06/23/2010 04:39 pm ET | Updated May 25, 2011

Chicago Population Grows As Fewer Can Afford To Leave

Chicago's population grew by roughly 21,000 people in the year between July 2008 and July 2009, but perhaps not for the reasons we might like.

Due to poor economic conditions, population shifts slowed across the board in that year, as people and families could ill afford to pack up and move.

From the Chicago Sun-Times' report on the data:

"People are sort of being frozen in place by the recession," said Kenneth Johnson, senior demographer at the University of New Hampshire's Carsey Institute.

Johnson said that factors that used to motivate movement, such as making a lot of money on your house, no longer exist.

"And opportunity elsewhere is not as evident as it once was," he said.

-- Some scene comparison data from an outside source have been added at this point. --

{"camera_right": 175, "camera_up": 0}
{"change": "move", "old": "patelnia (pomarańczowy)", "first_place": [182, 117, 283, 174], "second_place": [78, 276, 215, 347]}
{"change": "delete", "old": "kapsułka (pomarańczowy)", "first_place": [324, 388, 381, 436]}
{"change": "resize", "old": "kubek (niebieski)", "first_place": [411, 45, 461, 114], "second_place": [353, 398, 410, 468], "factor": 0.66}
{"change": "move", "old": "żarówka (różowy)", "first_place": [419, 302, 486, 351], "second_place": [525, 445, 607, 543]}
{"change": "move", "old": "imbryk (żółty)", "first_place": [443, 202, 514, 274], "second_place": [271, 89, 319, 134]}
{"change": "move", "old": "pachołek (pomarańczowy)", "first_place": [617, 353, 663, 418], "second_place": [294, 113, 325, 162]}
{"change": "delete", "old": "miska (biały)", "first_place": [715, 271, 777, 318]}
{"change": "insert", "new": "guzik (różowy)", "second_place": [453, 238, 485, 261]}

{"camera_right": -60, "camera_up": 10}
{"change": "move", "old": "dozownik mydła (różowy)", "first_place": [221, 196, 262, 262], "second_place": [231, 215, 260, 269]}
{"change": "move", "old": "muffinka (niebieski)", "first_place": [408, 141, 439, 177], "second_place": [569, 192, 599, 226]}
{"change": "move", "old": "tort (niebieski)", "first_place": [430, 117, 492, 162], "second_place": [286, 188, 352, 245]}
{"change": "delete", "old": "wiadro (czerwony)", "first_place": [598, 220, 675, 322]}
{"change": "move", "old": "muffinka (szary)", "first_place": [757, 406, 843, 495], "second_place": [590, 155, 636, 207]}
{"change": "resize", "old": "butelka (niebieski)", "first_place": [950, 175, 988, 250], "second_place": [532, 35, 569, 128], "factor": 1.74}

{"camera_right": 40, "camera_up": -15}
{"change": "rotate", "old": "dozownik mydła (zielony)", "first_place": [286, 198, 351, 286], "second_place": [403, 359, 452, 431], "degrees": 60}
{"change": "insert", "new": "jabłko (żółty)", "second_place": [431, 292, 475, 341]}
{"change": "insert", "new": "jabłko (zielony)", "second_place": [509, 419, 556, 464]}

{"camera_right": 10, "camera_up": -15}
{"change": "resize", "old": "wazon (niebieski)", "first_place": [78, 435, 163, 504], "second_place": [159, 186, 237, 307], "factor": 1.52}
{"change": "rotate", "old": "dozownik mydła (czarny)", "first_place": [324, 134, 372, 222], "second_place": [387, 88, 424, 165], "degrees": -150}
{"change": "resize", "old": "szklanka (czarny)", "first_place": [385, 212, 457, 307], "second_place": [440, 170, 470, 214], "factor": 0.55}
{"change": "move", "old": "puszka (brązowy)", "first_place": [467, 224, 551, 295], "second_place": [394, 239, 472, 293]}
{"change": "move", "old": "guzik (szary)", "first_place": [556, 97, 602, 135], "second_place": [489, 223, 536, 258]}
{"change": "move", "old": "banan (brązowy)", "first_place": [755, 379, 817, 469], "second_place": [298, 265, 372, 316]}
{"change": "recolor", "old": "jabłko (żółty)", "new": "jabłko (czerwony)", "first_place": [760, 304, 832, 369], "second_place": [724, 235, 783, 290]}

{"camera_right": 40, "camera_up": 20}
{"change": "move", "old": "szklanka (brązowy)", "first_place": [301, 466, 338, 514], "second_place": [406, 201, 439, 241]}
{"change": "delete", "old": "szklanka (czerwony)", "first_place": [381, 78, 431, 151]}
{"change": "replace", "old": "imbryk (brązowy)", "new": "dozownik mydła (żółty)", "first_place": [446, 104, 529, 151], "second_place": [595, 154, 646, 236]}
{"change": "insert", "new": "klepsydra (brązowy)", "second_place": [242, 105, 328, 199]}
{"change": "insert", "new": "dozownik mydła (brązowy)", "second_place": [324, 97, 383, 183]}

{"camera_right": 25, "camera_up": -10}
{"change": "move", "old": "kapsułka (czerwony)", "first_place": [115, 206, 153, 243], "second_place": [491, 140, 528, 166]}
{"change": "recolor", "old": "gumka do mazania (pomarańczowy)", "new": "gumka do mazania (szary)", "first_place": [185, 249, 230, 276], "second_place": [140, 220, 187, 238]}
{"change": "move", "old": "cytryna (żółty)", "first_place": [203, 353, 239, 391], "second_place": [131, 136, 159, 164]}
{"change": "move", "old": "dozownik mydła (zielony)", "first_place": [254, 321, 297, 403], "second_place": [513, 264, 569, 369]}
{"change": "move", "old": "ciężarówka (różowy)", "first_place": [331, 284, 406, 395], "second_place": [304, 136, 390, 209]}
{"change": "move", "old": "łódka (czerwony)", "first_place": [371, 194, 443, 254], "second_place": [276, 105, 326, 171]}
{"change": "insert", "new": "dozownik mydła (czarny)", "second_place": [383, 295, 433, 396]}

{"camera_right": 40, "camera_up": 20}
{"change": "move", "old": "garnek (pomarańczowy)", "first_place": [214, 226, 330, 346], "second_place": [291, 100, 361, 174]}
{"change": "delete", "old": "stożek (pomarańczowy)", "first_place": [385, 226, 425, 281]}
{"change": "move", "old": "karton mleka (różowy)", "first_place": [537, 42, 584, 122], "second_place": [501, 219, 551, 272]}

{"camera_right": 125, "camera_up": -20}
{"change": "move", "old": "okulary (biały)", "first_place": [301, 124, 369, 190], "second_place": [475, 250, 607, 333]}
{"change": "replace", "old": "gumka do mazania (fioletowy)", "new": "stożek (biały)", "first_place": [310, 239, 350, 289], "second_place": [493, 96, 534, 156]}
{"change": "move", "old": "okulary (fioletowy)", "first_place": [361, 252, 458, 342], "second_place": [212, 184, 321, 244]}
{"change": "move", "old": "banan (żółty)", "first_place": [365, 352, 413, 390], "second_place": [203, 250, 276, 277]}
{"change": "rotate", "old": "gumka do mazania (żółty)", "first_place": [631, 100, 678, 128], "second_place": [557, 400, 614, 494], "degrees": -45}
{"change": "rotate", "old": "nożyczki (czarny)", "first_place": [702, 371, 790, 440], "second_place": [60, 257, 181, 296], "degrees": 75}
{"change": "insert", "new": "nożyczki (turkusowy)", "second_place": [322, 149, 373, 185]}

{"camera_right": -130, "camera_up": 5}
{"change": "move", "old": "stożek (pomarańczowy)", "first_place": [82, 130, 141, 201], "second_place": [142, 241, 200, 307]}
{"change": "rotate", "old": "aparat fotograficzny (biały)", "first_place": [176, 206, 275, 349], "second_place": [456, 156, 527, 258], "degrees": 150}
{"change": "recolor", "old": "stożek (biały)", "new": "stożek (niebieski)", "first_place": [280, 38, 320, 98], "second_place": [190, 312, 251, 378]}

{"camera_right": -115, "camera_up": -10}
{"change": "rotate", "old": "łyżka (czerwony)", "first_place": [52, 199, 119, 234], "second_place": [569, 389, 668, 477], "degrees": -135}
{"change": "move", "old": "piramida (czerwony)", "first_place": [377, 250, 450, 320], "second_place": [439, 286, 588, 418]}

This is reflected in figures for Sun Belt cities, such as Phoenix, Las Vegas and Fort Myers, Fla., where population growth slowed significantly.

For Chicago, this meant that only 3,500 people left the city for greener pastures in the year in question. This emigration was more than replaced by immigrants to the city as well as new-born Chicagoans.

This marks the third consecutive year in which Chicago's population has grown: in the previous year, it also increased by more than 20,000, while from July 2006 to July 2007, there were roughly 6,000 more Chicagoans.

Chicago remains the third-largest city in the nation, with an estimated 2,851,268 people living in the city proper.